If you see one you’d like to try, click on Install and then Activate. (Or just install it. You can activate it from the Installed Plugins screen.) Check if it has a settings page; after you have activated it, an option “Settings” may appear beneath its name. All settings have defaults which are mostly fine, but take a look anyway.

Figure out how to use it (if you can’t, then delete it!) and give it a whirl. If it doesn’t do what you want, deactivate and delete it. Unneeded third-party software is just one more security risk, even if it’s not much of one.

If it’s a keeper (even if it’s inactive) be sure to enable auto-updates. And tell us about it in a blog post.

Themes

With the exception of the annual WordPress themes (Twenty Twenty-One, Twenty Nineteen, etc.), themes are also third party software. In this case, the third-party options are greatly preferable to the fairly minimalist WordPress themes. But there is a huge spectrum of themes out there, and in my opinion most of them are not worth your time; they are designed for sites that are selling things, or artists primarily interested in making photo galleries, or people who just want a blog. They don’t allow you to customize things like the typography and other options are quite limited, at least in the free versions.

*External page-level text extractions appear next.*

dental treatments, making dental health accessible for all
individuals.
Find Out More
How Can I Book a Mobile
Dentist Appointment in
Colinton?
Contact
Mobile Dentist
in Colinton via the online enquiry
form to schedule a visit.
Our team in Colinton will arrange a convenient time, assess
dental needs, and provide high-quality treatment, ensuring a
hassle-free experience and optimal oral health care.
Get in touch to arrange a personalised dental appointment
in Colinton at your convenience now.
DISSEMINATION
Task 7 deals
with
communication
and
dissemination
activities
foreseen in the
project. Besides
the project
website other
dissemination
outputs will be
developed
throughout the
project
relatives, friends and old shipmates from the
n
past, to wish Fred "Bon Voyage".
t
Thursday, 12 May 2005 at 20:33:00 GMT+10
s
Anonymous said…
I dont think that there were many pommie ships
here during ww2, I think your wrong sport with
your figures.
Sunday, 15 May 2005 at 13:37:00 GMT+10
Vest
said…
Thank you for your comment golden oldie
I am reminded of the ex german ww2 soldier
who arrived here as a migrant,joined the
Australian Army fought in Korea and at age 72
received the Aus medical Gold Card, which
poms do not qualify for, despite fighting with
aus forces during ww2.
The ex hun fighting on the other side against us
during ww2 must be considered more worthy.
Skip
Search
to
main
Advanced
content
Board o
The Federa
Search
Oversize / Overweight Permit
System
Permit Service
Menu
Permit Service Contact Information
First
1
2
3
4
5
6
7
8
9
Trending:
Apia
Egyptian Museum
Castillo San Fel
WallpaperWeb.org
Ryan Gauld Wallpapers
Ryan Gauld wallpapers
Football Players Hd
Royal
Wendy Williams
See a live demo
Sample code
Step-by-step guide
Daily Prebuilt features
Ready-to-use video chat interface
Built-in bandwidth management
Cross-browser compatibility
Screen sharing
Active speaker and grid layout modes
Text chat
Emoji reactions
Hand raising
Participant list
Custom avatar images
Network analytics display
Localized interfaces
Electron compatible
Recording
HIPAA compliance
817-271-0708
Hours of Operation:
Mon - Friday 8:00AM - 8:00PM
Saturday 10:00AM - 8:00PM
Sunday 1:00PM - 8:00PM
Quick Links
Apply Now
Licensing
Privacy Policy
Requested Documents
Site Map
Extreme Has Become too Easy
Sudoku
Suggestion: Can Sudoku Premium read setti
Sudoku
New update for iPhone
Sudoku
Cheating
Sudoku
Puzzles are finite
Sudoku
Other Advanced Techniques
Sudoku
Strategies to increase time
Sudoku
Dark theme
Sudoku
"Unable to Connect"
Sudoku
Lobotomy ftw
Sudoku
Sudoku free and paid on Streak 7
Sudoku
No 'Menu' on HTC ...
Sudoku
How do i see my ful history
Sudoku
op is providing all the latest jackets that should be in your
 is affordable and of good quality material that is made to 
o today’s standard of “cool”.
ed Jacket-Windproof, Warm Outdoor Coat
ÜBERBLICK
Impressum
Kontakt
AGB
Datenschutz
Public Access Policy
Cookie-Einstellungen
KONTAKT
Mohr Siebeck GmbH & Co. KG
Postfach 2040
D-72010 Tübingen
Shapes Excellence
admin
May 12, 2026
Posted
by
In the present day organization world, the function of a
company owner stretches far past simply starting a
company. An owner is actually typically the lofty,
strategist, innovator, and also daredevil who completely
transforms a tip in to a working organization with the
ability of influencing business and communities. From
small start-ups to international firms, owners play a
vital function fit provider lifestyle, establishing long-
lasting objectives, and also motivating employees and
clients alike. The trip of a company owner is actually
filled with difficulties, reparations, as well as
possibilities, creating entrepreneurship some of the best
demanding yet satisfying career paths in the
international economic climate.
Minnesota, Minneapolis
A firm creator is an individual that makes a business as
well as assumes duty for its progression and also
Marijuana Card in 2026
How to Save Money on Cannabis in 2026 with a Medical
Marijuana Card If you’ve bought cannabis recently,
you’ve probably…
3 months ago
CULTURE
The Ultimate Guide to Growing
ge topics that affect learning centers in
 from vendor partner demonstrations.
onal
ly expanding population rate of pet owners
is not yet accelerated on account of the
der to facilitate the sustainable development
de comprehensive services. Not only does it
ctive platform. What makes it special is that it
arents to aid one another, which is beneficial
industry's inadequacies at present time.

Click on Appearance in the dashboard navigation menu to see the installed themes. Only one theme can be active at a time.

I have activated Astra. It has far more customization options than your average theme, although maybe not quite so many as Customify (not installed here.) Blocksy has customization options fairly similar to Astra. I really think you should not be looking at other themes until you have decided that you just can’t live with Astra. Astra is well maintained and constantly improved.

Downloading and activating a theme is like downloading and activating a plug-in. But when you activate a new theme you also deactivate the current one, and since it will not have the same customization options as Astra, it will inherit only those options that are relevant.

Customizing Astra

Go to Appearance => Customize. You’ll get a page that shows the front page (currently “Welcome!”) on the right and the top level of the customization menu on the left.

The place to start is with Astra documentation. We have version 3.6.8 (some of the documentation is “before version 3.0” vs. “3.0+”.) But this is limited, and you will just have to experiment.

I have done very little customization and you are more than welcome to pitch in. Spend your time trying to make this theme do what you want it to do instead of looking for a new theme.